1/05/2012
Goodbye True Blue Friend
This is the image of our dog, Jo, I want to remember. I'd rather not remember the hobbled gait, difficulty navigating stairs or wretched hacking she endured the last months of her life. In fact, the day this photo was taken was one I hold in my heart for several reasons. Let me set the scene...
The glass on our storm door broke and we didn't get it repaired for a couple of months.
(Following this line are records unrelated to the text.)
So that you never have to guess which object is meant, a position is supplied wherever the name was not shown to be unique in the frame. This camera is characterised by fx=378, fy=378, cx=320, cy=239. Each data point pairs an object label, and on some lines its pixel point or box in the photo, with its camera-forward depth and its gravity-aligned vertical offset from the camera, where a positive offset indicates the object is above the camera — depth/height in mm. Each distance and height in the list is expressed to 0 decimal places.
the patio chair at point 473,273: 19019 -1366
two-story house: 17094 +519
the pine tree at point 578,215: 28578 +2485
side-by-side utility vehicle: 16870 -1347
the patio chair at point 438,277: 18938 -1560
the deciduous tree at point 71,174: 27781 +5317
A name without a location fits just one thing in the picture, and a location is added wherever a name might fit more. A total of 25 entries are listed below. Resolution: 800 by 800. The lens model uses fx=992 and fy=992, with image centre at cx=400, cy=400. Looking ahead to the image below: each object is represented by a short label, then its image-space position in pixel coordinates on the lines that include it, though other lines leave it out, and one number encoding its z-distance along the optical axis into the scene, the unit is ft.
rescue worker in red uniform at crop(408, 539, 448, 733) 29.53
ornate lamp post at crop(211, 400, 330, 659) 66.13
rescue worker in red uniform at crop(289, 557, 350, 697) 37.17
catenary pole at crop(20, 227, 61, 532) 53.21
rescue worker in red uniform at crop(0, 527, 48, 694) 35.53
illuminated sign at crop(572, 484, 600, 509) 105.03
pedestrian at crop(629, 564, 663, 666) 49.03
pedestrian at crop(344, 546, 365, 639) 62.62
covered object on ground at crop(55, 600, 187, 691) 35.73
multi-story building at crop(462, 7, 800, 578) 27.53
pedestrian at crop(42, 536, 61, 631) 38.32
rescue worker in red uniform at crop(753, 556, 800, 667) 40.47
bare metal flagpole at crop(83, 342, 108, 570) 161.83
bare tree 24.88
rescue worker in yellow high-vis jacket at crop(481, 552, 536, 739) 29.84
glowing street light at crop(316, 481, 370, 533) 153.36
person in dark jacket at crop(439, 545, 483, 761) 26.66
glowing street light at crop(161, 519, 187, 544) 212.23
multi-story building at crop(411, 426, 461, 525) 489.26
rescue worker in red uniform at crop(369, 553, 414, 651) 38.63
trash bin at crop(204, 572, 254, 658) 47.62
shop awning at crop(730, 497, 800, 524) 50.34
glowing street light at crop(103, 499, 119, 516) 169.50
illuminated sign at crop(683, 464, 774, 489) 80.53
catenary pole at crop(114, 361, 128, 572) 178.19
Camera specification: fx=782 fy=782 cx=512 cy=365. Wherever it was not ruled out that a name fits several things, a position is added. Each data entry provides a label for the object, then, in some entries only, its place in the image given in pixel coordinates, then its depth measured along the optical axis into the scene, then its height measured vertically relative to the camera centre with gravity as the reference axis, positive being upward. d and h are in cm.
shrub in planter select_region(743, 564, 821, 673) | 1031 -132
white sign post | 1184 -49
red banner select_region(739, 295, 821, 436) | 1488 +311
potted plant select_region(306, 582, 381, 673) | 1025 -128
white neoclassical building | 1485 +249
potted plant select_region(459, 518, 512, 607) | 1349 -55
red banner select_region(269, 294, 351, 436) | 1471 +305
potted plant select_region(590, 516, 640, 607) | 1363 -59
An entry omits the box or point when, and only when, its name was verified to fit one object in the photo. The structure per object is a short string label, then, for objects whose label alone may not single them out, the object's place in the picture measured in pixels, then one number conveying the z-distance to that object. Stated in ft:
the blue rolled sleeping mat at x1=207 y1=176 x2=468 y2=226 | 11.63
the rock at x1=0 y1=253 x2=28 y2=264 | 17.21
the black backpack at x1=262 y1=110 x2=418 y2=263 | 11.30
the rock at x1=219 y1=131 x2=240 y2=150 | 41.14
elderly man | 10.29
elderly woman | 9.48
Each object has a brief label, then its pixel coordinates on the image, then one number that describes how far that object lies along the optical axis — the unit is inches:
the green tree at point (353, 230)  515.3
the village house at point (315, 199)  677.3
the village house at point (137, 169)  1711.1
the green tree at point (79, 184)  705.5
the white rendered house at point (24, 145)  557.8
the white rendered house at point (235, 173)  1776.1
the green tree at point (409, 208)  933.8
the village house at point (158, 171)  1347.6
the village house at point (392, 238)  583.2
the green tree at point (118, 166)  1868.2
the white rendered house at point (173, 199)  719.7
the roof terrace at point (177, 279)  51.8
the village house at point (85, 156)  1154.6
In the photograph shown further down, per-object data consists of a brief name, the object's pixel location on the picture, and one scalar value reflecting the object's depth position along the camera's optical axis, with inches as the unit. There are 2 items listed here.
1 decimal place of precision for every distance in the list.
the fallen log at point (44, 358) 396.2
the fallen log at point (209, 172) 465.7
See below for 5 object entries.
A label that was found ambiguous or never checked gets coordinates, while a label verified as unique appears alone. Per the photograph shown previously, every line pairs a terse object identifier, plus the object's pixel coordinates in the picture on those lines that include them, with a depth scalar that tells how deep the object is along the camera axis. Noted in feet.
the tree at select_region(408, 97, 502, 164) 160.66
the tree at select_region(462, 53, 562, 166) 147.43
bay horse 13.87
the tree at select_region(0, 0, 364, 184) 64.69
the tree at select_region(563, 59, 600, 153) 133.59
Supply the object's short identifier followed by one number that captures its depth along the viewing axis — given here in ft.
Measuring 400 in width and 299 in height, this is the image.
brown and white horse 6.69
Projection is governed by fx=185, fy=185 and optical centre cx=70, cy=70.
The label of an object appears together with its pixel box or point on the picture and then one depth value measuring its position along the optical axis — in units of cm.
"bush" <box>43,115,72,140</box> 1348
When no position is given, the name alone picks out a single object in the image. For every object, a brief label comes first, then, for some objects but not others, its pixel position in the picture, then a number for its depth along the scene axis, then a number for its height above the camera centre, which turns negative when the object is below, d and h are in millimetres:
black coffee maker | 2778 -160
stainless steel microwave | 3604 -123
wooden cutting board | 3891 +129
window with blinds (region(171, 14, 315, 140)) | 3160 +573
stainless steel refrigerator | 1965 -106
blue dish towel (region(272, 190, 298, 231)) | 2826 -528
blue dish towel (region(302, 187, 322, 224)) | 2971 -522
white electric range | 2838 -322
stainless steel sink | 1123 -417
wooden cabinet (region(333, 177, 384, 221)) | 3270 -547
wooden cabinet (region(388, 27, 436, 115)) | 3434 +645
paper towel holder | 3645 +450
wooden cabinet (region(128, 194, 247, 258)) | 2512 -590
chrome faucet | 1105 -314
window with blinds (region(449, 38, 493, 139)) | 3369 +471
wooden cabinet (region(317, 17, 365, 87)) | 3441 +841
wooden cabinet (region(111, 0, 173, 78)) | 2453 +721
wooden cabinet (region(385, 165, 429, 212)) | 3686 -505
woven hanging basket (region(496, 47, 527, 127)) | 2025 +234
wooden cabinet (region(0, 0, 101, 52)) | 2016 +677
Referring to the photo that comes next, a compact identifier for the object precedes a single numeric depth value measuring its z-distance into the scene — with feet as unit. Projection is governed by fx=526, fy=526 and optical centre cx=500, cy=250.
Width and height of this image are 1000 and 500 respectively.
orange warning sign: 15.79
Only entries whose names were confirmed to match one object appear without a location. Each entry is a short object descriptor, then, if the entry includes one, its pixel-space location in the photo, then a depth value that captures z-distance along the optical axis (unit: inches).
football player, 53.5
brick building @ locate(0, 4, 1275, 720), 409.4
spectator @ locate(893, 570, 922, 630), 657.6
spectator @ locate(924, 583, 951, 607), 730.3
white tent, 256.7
One of Jo's daily joys was going out to fetch the morning newspaper and after the glass broke she discovered she could simply leap through the opening not having to wait for the door to open, retrieve the paper, and zip back into the house--sticking a perfect landing in the narrow front hallway worthy of an Olympic athelete.
As the weeks went by that summer, Greg challenged Jo with retrievals of toys, shoes, training dummies... Whatever he threw out the door she happily found and returned to him with boundless enthusiasm and not a small amount of pure pride as she practically flew through the opening of the storm door--always clearing it with inches to spare and landing like a...well, a cat.
One evening my parents and my Aunt Willa came over for dinner. After dinner, we had Jo do some tricks for them--like finding a training dummy wherever we hid it in the house. But the piece-de- resistance was her door trick. We pushed the folks' chairs to one side of the door so they had a good view. Then Greg threw a small pink ball out into the front yard and had Jo retrieve it. Jo performed flawlessly flying over the door with the ball in her mouth and stopping on a dime in the front hall. I can still see my Aunt clapping her hands with glee and hear her saying, "This is better than watching the circus." Even my dad was laughing at her antics. Much to their continued delight, Jo leaped in and out of the door many times that night and seemed to have a smile on her face each time. Wish that I could relive that night and see all their smiling faces again!
Just a stupid pet trick some might say. Now that Jo is gone and her appreciative peanut gallery, too, I like to think of that evening as the time the circus came to Cheyenne Lane. Jo might have been the runt of her litter, but there was nothing small about her heart or her star quality. She touched everyone who knew her.